If we want LLMs to work effectively with our data, it’s wise to have people spoon-feed them pre-summarised and pre-calculated information. That way, we minimise the chances of any mistakes occurring.

“We can move on from data analysts”

LLMs are becoming increasingly popular as a way to provide commentary on our data. This is because they excel at condensing information into neat summaries and even spotlighting interesting points and outliers.

However, they’re only as good as the data we feed them, and the amount of information we can share is relatively modest compared to most databases.

At the same time, if we try to use LLMs to produce commentary that involves its base model, such as its internet knowledge base, we risk creating hallucinations where the platform makes up its own story.

We also can’t yet rely on them to be experts in our fields. They won’t always have the insider knowledge or grasp all the ins and outs that matter when explaining our data unless a human analyst steps in to fill in the blanks

In summary, while LLMs can help us tell a story with our data, they’re not a one-stop shop and we’ll still need a trusty data analyst to manage and oversee this process.

“We can get rid of our databases”

Theoretically, we should be able to place an LLM on top of all our data and ask it questions, removing the need to write SQL queries. For those one-off inquiries, this can work well. Need to know the status of order 12345? LLMs should be able to answer that with minimal effort.

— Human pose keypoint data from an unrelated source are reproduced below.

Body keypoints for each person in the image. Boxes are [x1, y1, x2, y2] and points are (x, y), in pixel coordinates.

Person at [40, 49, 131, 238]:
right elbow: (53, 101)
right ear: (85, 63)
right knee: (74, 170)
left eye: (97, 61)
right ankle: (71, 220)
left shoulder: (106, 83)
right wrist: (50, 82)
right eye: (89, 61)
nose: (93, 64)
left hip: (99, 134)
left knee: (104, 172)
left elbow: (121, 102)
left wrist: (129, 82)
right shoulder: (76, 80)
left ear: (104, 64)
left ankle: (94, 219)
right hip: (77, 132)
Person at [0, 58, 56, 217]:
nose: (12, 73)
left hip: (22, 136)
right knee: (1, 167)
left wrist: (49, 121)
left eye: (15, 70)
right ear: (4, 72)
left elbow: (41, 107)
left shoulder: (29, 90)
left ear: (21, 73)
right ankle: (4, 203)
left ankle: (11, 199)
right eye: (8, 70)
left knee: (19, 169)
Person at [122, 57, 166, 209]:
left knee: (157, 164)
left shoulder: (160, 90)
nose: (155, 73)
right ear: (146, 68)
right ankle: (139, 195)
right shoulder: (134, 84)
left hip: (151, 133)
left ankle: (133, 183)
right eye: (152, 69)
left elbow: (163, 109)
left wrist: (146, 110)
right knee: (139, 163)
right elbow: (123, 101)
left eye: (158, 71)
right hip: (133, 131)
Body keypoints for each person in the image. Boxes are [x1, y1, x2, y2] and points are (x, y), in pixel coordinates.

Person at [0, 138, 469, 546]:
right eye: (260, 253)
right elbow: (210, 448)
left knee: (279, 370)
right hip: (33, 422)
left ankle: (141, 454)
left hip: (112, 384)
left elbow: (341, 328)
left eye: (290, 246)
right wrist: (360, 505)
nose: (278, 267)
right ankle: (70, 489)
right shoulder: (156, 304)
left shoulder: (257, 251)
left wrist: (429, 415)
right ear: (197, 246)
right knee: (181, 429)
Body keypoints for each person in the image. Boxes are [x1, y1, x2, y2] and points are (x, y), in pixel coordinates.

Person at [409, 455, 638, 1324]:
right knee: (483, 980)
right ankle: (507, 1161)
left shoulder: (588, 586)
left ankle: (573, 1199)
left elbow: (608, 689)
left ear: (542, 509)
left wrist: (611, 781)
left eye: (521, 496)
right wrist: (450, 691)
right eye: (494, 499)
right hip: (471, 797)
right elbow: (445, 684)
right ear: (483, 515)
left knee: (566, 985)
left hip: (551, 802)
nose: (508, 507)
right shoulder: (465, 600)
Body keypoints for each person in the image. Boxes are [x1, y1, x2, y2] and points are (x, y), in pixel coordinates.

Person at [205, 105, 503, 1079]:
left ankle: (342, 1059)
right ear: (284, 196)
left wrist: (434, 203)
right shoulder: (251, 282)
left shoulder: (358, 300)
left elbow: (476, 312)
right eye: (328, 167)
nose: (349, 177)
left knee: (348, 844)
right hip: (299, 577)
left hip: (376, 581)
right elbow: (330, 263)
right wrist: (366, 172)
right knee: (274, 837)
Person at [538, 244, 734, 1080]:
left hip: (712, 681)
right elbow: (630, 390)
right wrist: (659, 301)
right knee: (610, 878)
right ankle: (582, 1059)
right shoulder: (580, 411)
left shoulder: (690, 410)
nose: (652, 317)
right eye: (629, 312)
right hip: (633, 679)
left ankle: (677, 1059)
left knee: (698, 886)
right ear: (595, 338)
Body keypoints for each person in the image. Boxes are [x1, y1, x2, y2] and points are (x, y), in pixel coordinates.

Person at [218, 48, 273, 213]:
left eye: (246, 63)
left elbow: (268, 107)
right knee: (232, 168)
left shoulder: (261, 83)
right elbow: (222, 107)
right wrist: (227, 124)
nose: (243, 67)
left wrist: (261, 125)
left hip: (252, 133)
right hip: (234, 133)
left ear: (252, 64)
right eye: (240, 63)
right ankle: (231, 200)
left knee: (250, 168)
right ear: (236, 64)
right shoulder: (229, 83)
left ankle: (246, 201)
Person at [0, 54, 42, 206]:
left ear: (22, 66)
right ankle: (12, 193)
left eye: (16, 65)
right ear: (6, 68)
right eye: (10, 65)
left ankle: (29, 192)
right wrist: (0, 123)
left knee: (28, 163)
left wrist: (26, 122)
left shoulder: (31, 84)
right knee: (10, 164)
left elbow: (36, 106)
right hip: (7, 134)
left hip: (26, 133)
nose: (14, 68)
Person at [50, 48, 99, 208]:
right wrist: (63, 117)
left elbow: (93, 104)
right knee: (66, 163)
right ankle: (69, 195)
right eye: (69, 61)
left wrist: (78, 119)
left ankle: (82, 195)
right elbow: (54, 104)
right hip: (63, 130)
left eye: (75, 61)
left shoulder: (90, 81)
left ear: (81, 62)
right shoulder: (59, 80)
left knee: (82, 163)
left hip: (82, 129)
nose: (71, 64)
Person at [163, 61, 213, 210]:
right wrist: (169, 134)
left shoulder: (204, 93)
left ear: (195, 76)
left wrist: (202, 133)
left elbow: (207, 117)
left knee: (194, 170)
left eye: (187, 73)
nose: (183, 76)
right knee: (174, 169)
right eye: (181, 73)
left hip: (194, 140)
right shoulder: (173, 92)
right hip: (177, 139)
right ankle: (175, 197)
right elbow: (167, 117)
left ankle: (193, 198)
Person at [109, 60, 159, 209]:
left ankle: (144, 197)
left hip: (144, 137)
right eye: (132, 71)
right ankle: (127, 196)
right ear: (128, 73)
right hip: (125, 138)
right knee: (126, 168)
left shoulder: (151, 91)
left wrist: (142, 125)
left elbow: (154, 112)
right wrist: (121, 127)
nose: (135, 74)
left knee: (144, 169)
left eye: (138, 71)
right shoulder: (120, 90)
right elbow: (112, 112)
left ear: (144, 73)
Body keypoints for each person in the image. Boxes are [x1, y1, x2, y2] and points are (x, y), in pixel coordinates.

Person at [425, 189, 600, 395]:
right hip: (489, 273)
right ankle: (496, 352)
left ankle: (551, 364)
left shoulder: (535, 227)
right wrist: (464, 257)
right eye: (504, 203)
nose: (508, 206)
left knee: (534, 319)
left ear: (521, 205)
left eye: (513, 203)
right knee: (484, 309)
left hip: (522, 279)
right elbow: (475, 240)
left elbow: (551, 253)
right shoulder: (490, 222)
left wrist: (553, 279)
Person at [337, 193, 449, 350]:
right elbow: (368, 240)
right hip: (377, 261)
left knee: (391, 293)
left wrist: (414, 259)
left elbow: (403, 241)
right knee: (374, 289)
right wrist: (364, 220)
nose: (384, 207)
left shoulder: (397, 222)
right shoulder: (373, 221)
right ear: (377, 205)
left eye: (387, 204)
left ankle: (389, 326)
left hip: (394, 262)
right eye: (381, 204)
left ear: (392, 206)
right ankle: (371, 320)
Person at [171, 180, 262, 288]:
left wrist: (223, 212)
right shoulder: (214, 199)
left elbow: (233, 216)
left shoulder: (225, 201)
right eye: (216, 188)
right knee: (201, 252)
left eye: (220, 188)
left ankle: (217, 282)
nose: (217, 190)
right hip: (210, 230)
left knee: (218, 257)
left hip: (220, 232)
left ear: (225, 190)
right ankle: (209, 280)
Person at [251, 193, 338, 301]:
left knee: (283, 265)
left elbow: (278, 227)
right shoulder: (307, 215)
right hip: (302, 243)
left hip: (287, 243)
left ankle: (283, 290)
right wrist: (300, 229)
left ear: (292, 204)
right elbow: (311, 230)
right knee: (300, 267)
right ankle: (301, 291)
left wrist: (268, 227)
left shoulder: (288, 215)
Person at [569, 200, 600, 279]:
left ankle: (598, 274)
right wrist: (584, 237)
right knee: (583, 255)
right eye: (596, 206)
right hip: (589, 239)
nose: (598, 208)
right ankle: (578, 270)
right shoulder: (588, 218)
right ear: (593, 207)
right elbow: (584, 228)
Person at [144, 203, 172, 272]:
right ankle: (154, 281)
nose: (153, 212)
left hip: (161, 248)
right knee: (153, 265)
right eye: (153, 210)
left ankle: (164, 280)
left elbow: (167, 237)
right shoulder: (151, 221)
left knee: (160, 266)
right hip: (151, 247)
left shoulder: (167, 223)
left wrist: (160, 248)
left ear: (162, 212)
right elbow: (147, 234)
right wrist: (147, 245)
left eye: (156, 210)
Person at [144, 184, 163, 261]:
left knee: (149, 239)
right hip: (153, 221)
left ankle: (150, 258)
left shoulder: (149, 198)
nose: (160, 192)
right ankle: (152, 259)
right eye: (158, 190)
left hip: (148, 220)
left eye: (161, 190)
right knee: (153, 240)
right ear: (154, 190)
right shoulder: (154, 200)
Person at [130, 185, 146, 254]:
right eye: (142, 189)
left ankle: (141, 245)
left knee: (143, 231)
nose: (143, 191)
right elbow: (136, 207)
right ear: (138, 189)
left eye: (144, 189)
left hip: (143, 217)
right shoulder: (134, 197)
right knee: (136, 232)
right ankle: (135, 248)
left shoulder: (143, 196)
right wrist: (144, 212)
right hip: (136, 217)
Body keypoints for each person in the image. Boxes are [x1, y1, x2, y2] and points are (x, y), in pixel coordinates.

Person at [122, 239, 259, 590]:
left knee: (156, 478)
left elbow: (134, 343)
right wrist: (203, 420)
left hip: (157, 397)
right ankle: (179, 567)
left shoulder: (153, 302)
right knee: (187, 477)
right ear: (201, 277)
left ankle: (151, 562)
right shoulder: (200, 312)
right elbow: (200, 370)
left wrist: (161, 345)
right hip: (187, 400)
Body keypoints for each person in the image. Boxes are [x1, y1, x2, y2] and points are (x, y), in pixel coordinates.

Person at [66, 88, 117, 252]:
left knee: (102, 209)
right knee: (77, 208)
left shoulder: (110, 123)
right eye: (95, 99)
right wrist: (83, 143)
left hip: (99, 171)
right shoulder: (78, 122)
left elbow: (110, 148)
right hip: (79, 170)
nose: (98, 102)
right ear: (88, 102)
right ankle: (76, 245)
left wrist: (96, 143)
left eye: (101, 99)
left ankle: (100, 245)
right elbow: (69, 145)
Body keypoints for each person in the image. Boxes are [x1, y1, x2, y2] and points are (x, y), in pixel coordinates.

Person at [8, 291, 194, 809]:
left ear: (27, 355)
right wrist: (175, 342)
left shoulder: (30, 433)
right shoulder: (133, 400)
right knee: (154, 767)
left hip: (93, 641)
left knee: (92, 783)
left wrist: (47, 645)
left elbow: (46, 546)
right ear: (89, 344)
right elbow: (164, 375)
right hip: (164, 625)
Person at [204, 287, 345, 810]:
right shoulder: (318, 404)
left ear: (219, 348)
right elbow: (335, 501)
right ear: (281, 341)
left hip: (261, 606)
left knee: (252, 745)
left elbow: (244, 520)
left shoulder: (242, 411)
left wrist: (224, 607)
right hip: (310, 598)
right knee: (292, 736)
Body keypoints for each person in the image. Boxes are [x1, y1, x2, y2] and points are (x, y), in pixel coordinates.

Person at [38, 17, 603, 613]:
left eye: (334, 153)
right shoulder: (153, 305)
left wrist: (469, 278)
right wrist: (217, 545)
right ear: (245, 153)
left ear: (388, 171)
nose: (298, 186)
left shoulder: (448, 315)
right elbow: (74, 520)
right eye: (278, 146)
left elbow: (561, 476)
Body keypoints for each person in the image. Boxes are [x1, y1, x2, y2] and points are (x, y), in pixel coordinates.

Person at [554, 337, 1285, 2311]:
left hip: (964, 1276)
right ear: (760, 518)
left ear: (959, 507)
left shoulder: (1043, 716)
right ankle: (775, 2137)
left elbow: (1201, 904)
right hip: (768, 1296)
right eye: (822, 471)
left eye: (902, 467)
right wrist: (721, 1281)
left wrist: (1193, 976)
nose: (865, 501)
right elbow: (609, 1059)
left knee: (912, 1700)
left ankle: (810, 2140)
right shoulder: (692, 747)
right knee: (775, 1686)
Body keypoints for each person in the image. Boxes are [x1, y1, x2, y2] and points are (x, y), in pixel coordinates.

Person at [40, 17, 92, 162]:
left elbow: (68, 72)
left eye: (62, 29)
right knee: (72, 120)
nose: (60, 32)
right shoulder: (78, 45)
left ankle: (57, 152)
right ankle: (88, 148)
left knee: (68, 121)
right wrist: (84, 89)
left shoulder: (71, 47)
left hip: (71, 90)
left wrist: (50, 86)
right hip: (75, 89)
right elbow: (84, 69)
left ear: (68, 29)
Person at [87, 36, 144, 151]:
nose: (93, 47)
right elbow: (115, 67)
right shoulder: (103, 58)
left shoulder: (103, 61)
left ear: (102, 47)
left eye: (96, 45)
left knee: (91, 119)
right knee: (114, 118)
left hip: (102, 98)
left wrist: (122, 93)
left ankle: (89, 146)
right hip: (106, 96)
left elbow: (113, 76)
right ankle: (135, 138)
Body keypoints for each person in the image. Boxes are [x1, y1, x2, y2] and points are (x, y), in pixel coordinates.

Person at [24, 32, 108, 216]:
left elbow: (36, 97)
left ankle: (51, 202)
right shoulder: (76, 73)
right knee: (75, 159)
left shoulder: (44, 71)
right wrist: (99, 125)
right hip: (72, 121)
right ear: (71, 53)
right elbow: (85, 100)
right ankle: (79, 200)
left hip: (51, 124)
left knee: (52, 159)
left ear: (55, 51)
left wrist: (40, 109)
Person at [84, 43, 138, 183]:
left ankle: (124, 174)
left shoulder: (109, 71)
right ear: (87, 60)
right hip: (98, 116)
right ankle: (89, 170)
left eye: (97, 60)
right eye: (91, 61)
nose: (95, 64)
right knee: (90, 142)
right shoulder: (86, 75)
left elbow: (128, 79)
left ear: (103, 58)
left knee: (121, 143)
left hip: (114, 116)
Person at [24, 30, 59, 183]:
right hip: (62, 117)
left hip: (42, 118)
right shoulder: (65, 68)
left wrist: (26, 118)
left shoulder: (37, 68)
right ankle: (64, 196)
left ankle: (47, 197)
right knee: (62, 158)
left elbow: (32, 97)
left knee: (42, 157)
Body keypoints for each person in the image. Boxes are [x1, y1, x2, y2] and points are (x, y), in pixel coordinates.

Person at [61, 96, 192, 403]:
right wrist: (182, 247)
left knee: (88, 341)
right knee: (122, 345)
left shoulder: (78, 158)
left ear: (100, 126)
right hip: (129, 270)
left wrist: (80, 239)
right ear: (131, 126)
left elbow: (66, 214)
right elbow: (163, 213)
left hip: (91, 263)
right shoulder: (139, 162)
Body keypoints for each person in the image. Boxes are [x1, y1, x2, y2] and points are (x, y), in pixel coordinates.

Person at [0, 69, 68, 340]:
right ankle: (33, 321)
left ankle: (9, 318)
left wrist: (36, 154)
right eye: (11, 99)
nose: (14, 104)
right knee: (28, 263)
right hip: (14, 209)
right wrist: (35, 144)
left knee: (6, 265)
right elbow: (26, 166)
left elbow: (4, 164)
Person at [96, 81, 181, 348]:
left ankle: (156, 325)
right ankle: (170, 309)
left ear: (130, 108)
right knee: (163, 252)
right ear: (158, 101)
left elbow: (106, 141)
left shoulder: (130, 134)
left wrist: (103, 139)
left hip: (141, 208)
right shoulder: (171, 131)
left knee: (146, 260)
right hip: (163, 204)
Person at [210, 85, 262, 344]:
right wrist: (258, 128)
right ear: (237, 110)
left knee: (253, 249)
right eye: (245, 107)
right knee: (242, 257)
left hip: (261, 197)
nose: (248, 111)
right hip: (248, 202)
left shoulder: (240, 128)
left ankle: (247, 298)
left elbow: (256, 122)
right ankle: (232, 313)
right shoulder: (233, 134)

Challenges can arise though because these solutions can only process small amounts of data at a time. So while they can handle questions about individual records, throw in a more complex query like “What’s my total order value?” and they can then hit roadblocks. They would need to scan through loads of records to find that answer, which would exceed the LLM’s input limits, meaning we would get a result, but it would probably be incorrect.

They would also not know how to calculate and apply precise business definitions that often exist within data models or be able to process complex relationships.

“Generative AI can generate our charts”

GenAI can create sample code, but this doesn’t mean we can use it to accurately generate code to produce a chart. These platforms would only be able to give us some sample code which we can’t guarantee will work.

It’s the same with images. GenAI can create imaginative images like a cat driving a car, but can’t generate something specific like a bar chart with 15 different bars and labels. For example, if you asked a GenAI platform to produce an image containing a company’s logo, it would generate something that looks similar to that organisation’s branding, but it wouldn’t be a perfect copy.

When it comes to data and analytics, these tools are text wizards, not miracle workers. You’ll still need the human touch to turn their output into something truly useful.

“ LLMs can fix all our data quality issues”

LLMs can help us manage issues around data quality. Take “Eurpe” for instance; they’ll spot that typo and correct it with minimal fuss.

However, LLMs aren’t well suited to dealing with large volumes and are not subject matter experts who can natively understand all the nuances within your information.

Lastly, these tools are trained on what’s out there in the digital ether, they’re not equipped to handle what doesn’t exist or the unknown. They will struggle to identify incomplete data.

People and technology in harmony

GenAI and LLMs already have many impressive capabilities that can work wonders when used wisely. But it’s important to remember they can’t replace the vital jobs that developers, analysts, databases, and BI tools do. People, with their expertise and insights, remain the unsung heroes ensuring these technologies hit the mark and drive organisational success. It’s a team effort, with humans and AI working hand in hand to unlock the full potential of data and analytics.